Saved entries:
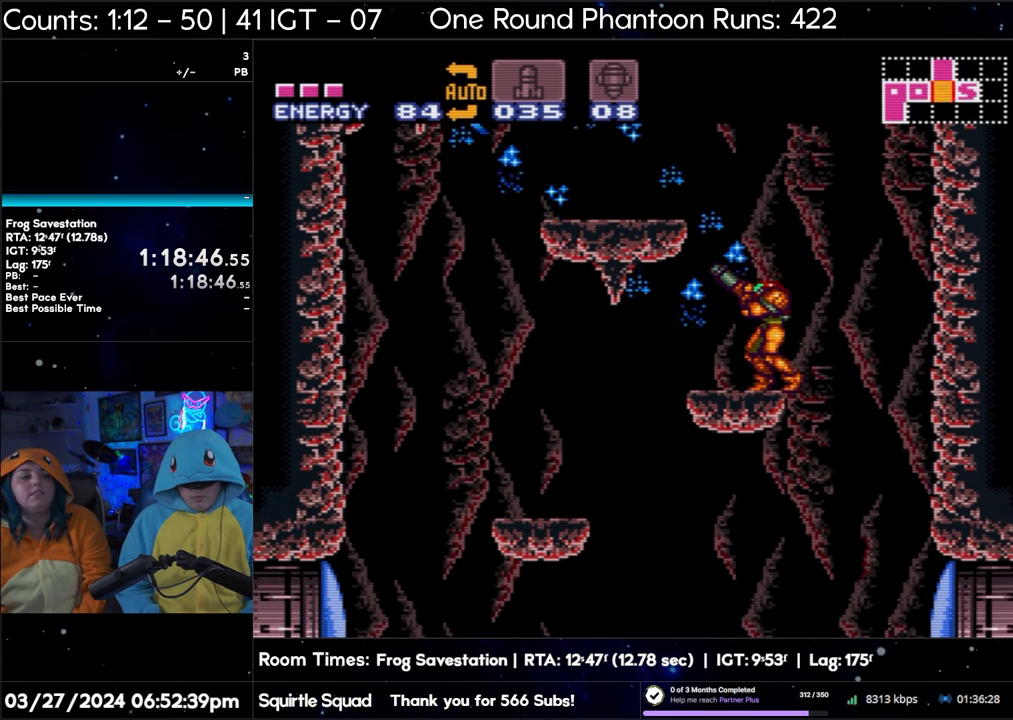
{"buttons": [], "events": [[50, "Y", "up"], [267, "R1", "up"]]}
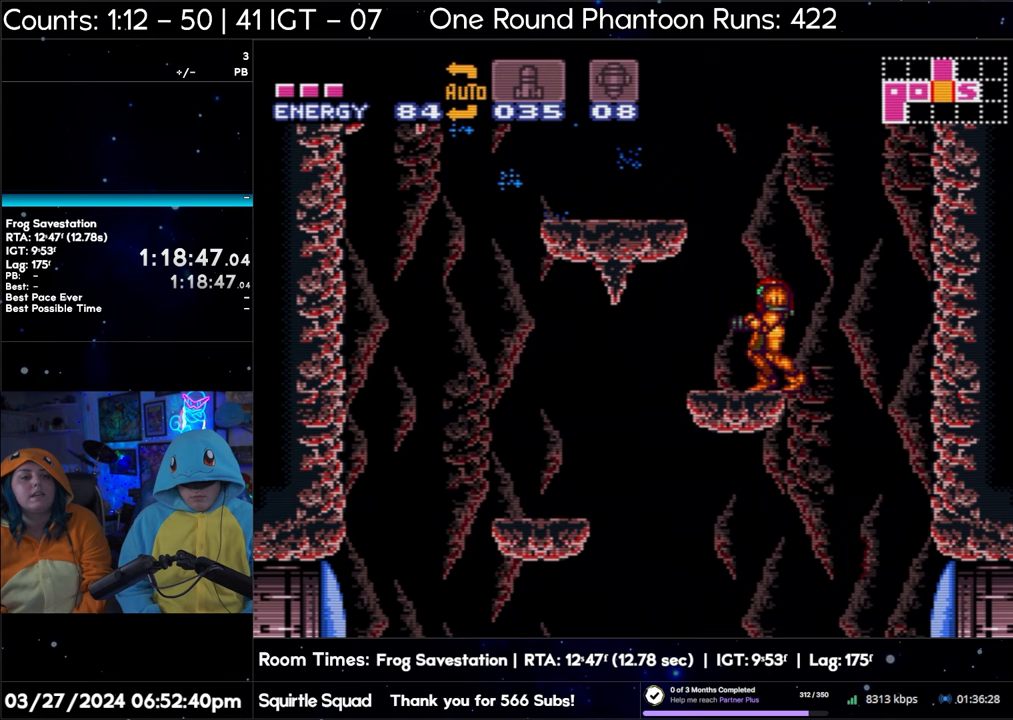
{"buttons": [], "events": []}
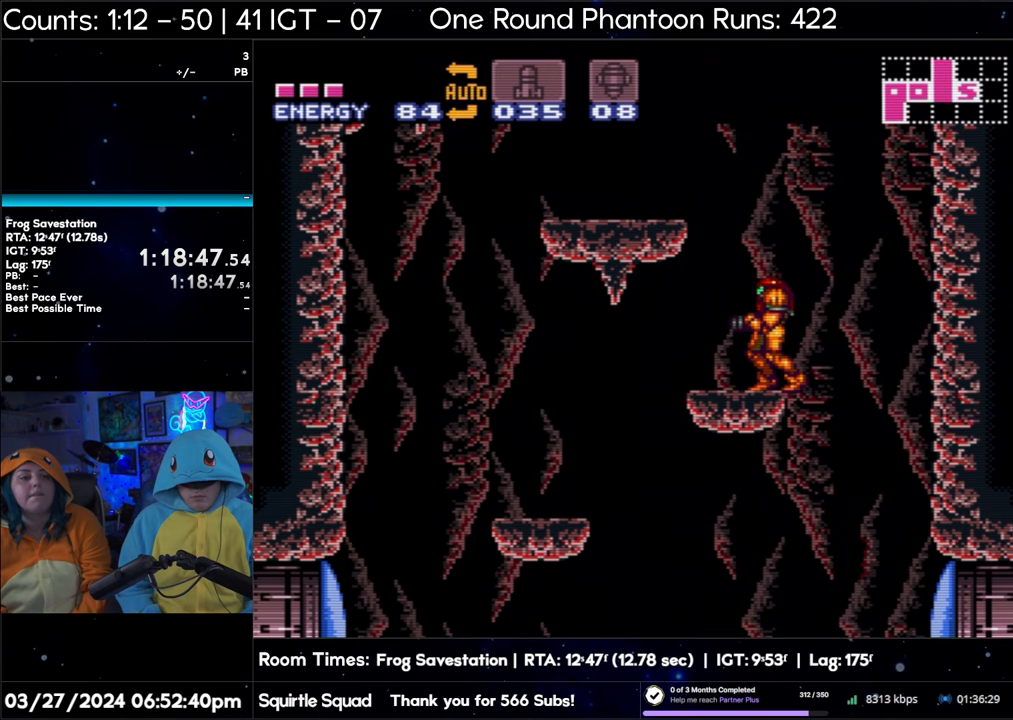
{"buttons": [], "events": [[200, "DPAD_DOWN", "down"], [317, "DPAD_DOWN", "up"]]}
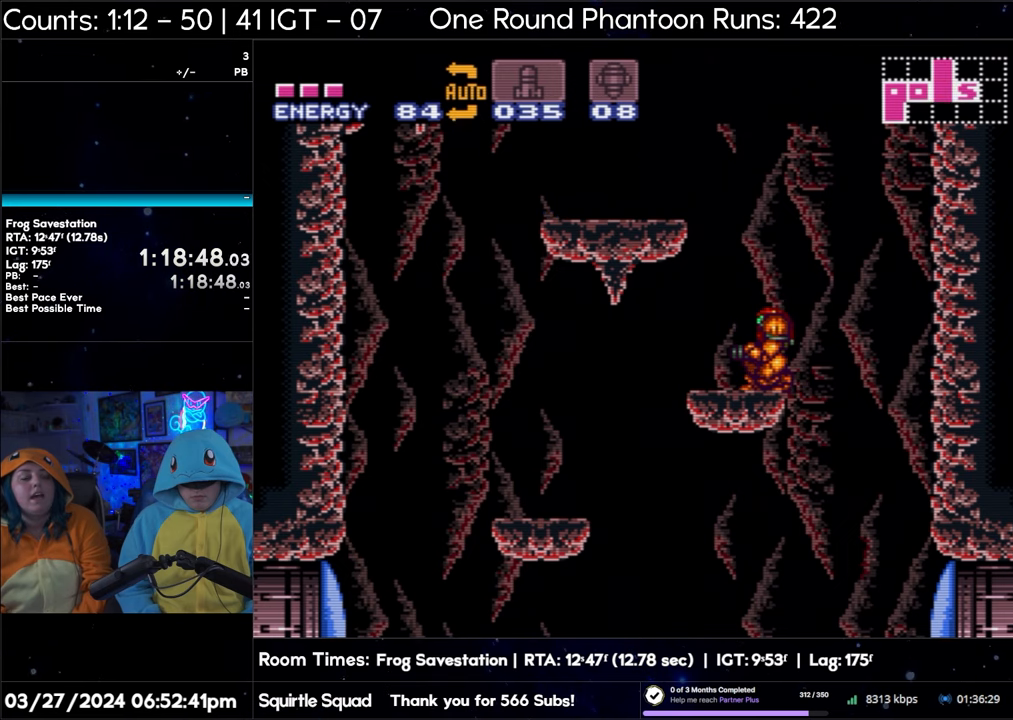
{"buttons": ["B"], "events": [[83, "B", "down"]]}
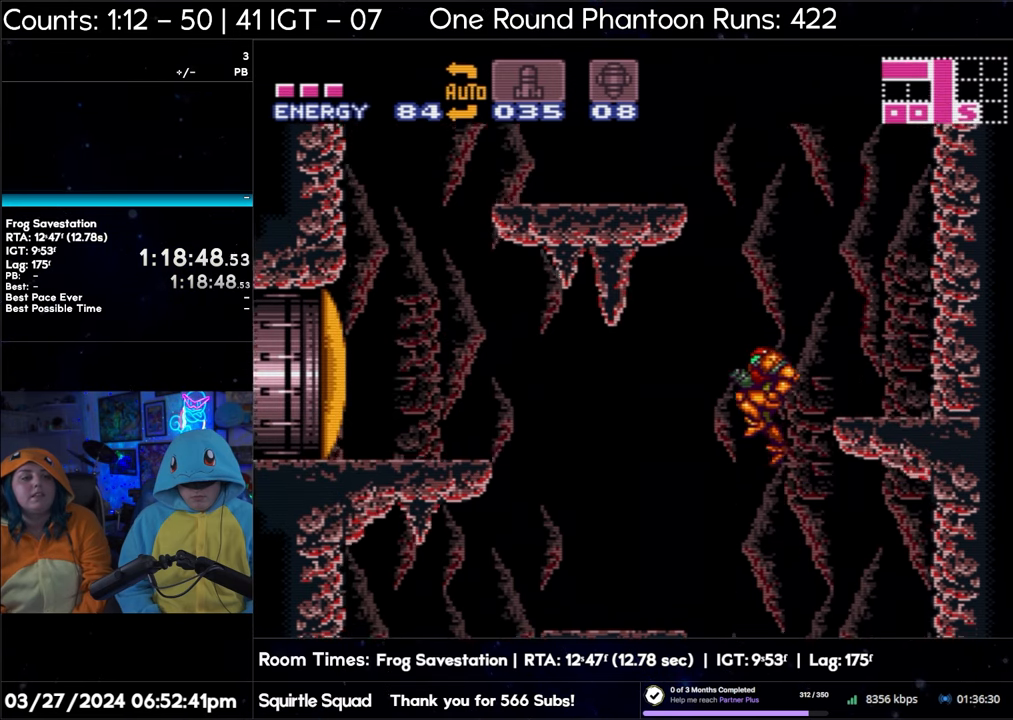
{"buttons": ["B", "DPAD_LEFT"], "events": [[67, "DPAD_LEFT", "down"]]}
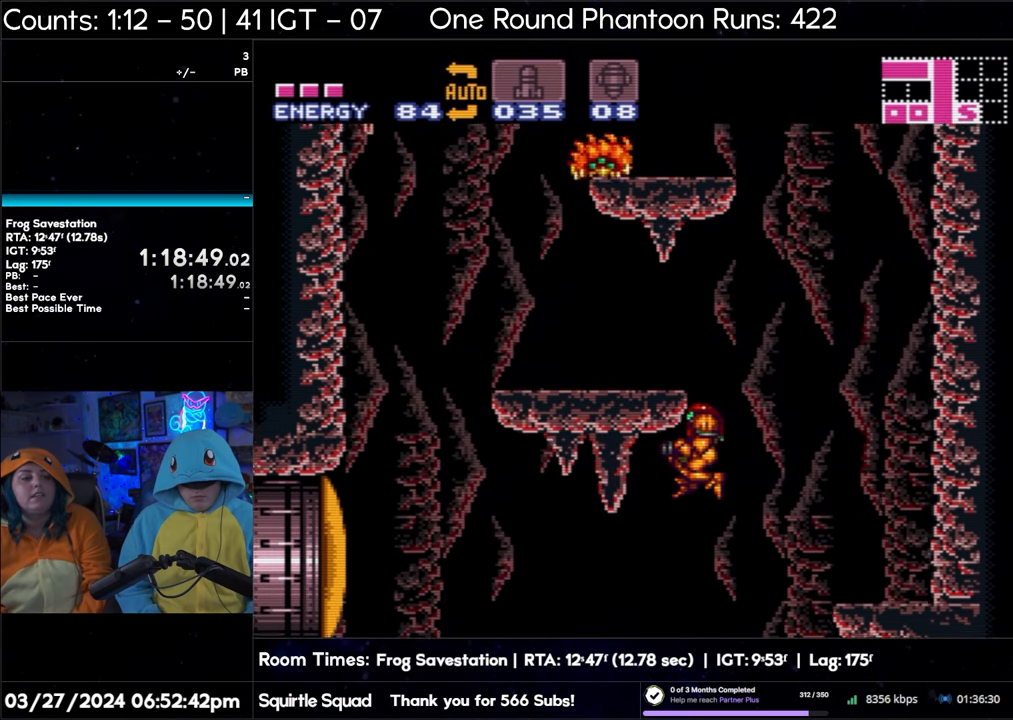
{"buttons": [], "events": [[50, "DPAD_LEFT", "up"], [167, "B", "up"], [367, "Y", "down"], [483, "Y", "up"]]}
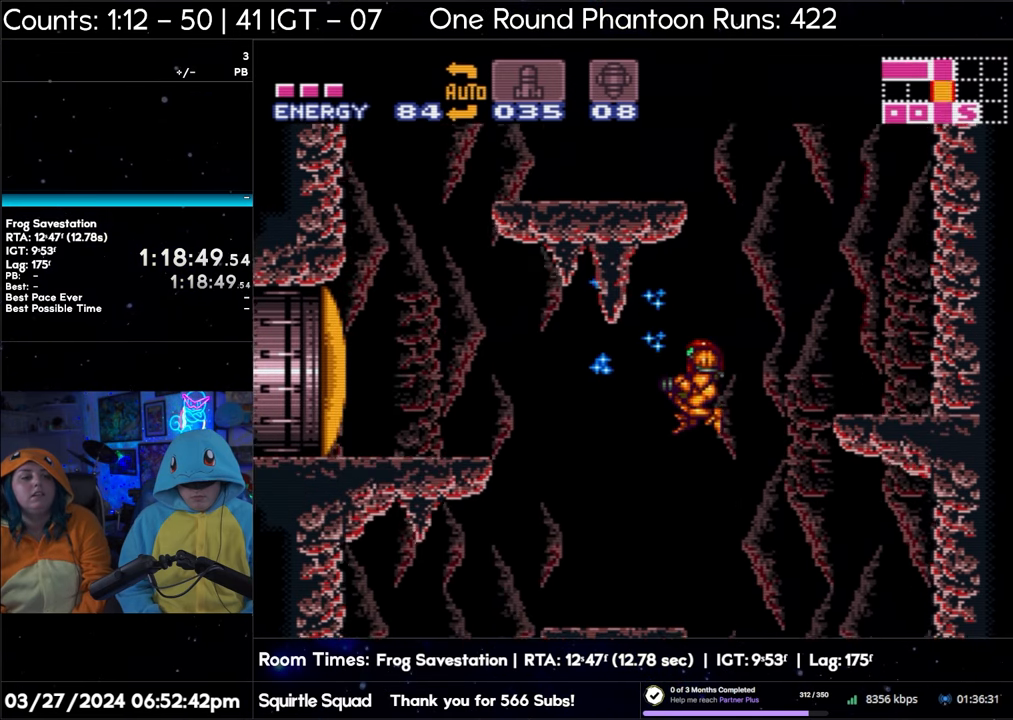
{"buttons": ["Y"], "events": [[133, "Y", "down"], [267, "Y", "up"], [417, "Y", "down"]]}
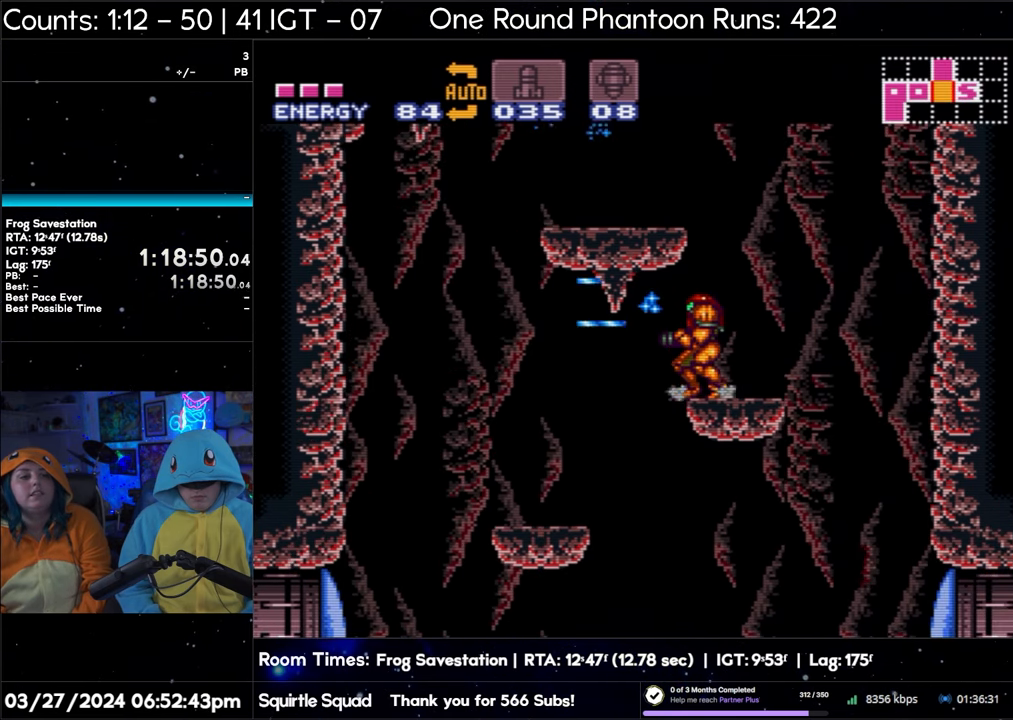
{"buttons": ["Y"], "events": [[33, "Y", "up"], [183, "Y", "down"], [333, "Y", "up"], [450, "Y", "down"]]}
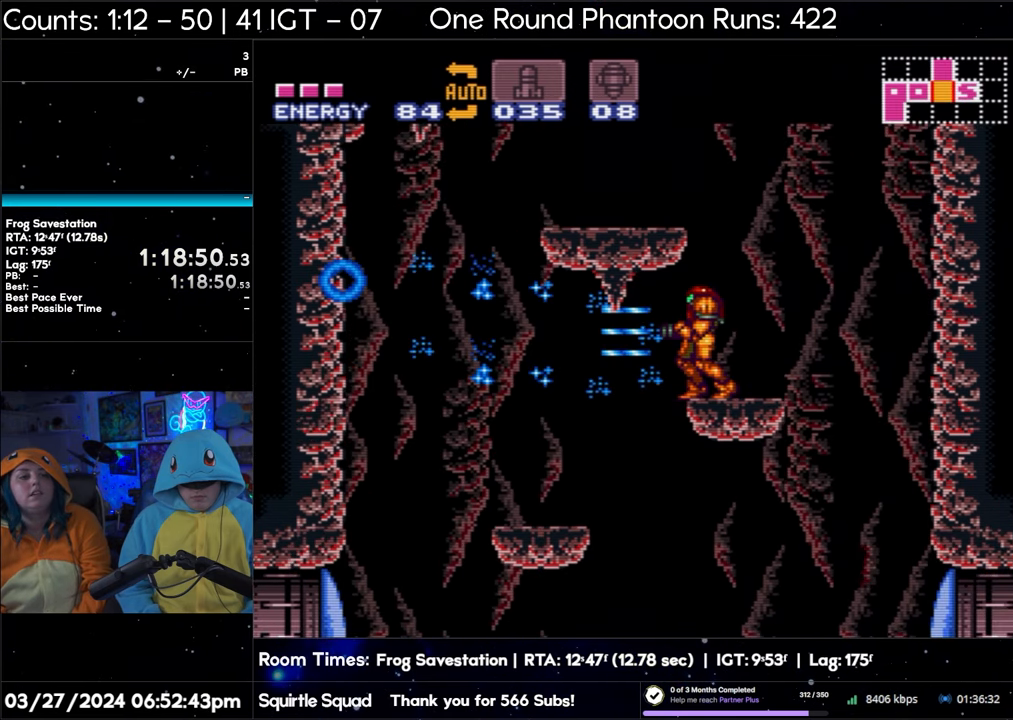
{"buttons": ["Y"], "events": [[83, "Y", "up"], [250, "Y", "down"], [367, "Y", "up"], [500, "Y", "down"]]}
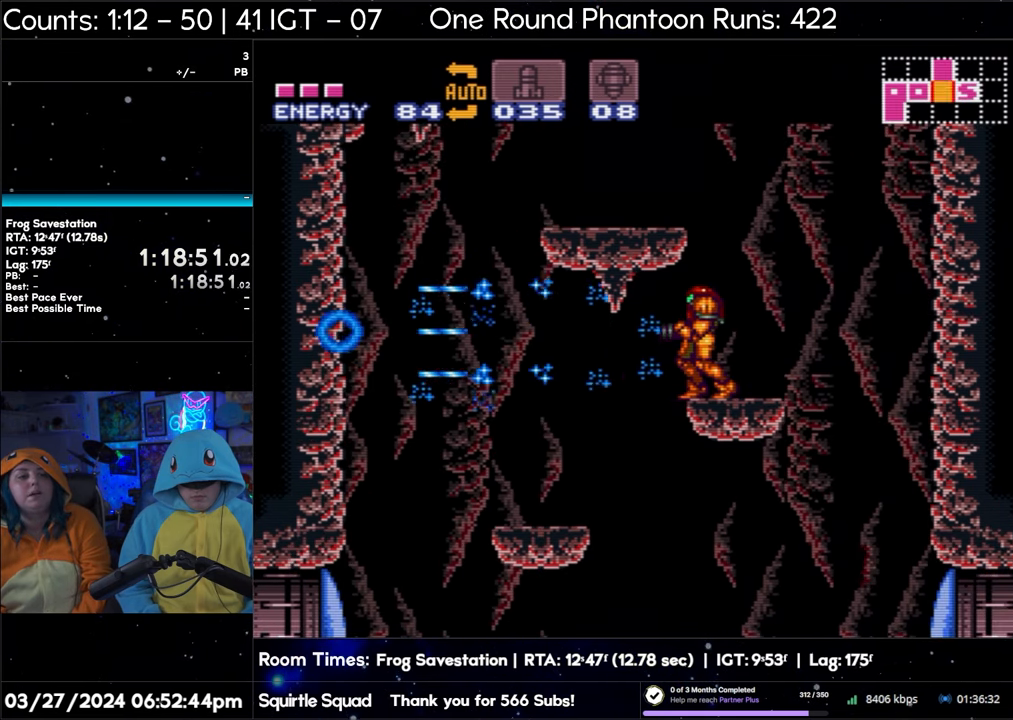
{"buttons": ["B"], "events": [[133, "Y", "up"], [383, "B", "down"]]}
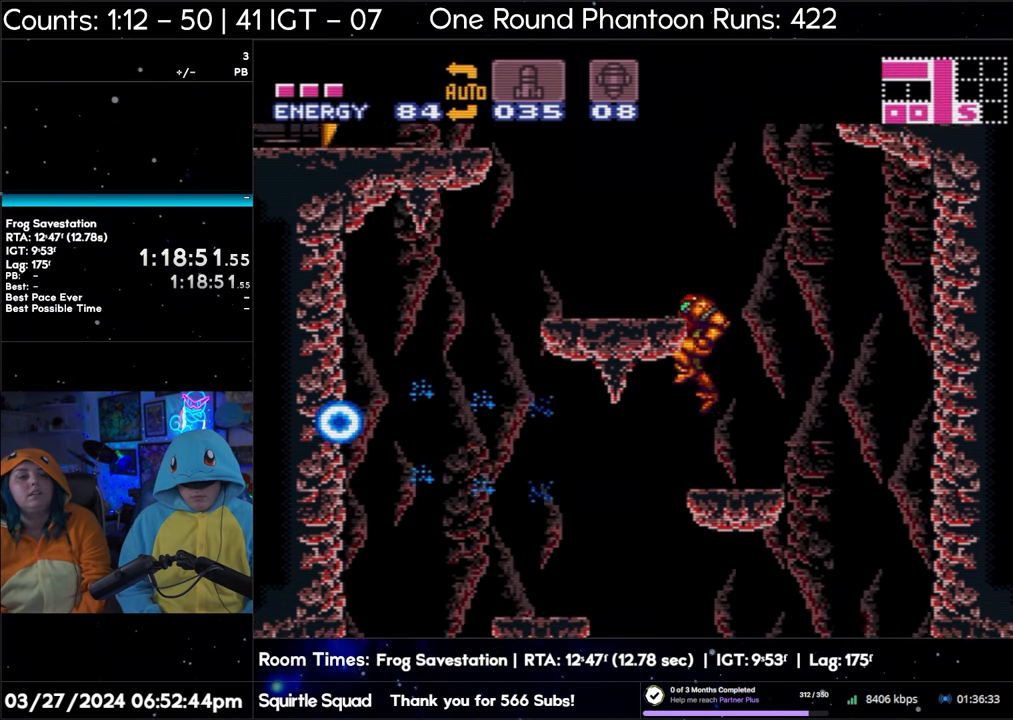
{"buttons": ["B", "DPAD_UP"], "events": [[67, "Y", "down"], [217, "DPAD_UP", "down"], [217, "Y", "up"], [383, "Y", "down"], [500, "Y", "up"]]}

## What you are asked to do
Output the records above exactly as they are, leaving out the pictures.

## Reply
{"buttons": [], "events": [[50, "Y", "up"], [267, "R1", "up"]]}
{"buttons": [], "events": []}
{"buttons": [], "events": [[200, "DPAD_DOWN", "down"], [317, "DPAD_DOWN", "up"]]}
{"buttons": ["B"], "events": [[83, "B", "down"]]}
{"buttons": ["B", "DPAD_LEFT"], "events": [[67, "DPAD_LEFT", "down"]]}
{"buttons": [], "events": [[50, "DPAD_LEFT", "up"], [167, "B", "up"], [367, "Y", "down"], [483, "Y", "up"]]}
{"buttons": ["Y"], "events": [[133, "Y", "down"], [267, "Y", "up"], [417, "Y", "down"]]}
{"buttons": ["Y"], "events": [[33, "Y", "up"], [183, "Y", "down"], [333, "Y", "up"], [450, "Y", "down"]]}
{"buttons": ["Y"], "events": [[83, "Y", "up"], [250, "Y", "down"], [367, "Y", "up"], [500, "Y", "down"]]}
{"buttons": ["B"], "events": [[133, "Y", "up"], [383, "B", "down"]]}
{"buttons": ["B", "DPAD_UP"], "events": [[67, "Y", "down"], [217, "DPAD_UP", "down"], [217, "Y", "up"], [383, "Y", "down"], [500, "Y", "up"]]}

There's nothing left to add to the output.